David Papp Blog

Is Your Browser Telling You Everything? How Web Domains Aren’t Always What You Think

Developer Xudong Zheng created a web page to educate people about a new security threat online. The danger was rooted in the weaknesses of several browsers, including Chrome, Firefox, and Opera.

He found that web addresses could have one appearance while being registered as something completely different.

To show the potential danger, he set up a dummy site. https://www.xn--80ak6aa92e.com/ is a URL appearing in several browsers as www.apple.com. How did he do it? Keep reading to find out.

Back in the early 90’s, only ASCII characters were used in domain names. ASCII, short for American Standard Code for Information Interchange, assigns a number code to each standard English character. If you were working in certain industries or in college school during the 80’s and 90’s, you may remember using it to share document texts between computers and countries.


An International Solution

ASCII was helpful for sharing research, but there were problems. Other systems of numerical code were being used worldwide at the same time. Also, ASCII didn’t account for international characters.

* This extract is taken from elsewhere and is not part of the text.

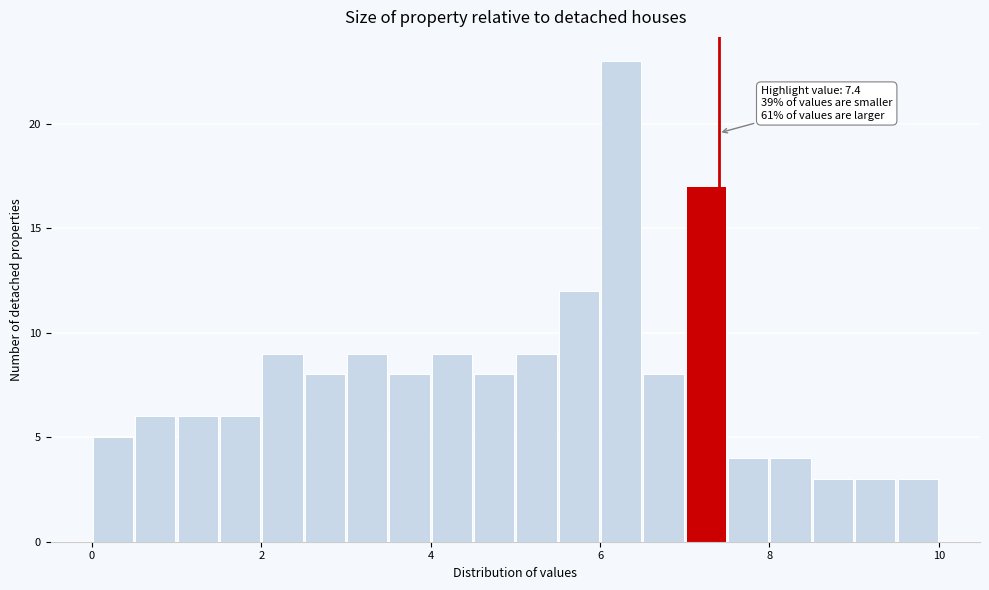

Around what value on the x-axis is the tallest bar? Give the approximate position of its centre, as read against the axis.

6.2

Specialists at Xerox and Apple began working on the problem in the late 80’s but it wasn’t until 1991 that the solution was published by the Unicode Consortium. The code they developed was designed to help people share information and software globally.

The system gives 16-bit codes to over 60,000 characters from languages worldwide. Need to use an ancient language? You can find Unicode for Ancient Egyptian Hieroglyphs. Are you more into millennial symbols? No problem – you can also find 77 of the latest emojis.

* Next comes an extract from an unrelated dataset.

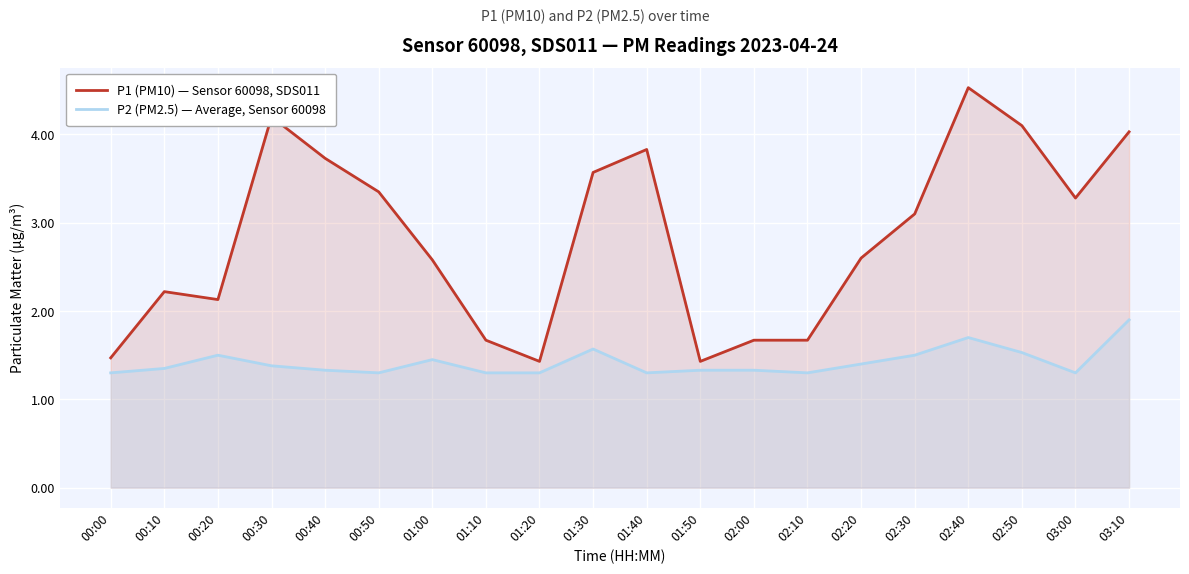

At which category does P1 (PM10) — Sensor 60098, SDS011 reach its first local valley?

00:20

However, to be used in the Domain Name System, these international characters must be converted to ASCII characters. That’s where Punycode comes in.

Punycode and Look-alikes

Also known as International Domain Names in Applications (IDNA), Punycode converts non-Latin language to the limited 128 characters of ASCII text. It takes out non-English characters like “ñ” and those with umlauts. Then it replaces them with chains of lowercase letters, dashes, and number symbols. If you wanted to register the domain for your fan site – for a Romanian footballer named Gică, for example. You could pop “Gică” into any of a number of free online converters and get a name that looks like this: xn--gic-cpa.

The real trouble comes when people combine Punycode with homoglyphs. Homoglyphs already pose a risk to security. These are words with characters that look alike but have different meanings. For example, an uppercase i (I) looks like lower-case L (l) in most address bars. Anyone could set up a dummy site by making a substitution.

Punycode creates new possibilities for homoglyphs. Names entered in Punycode with non-Latin alphabet characters often show up as normalized versions in browsers like Chrome and Firefox. How did Zheng’s dummy site on https://www.xn--80ak6aa92e.com/ appear in several browsers as www.apple.com? He used the Punycode for the Cyrillic lowercase a” – which looked just like the ASCII version in the browser.

Zheng, who exposed the problem in January of this year, reports that it has now been fixed with the recently released Chrome 58.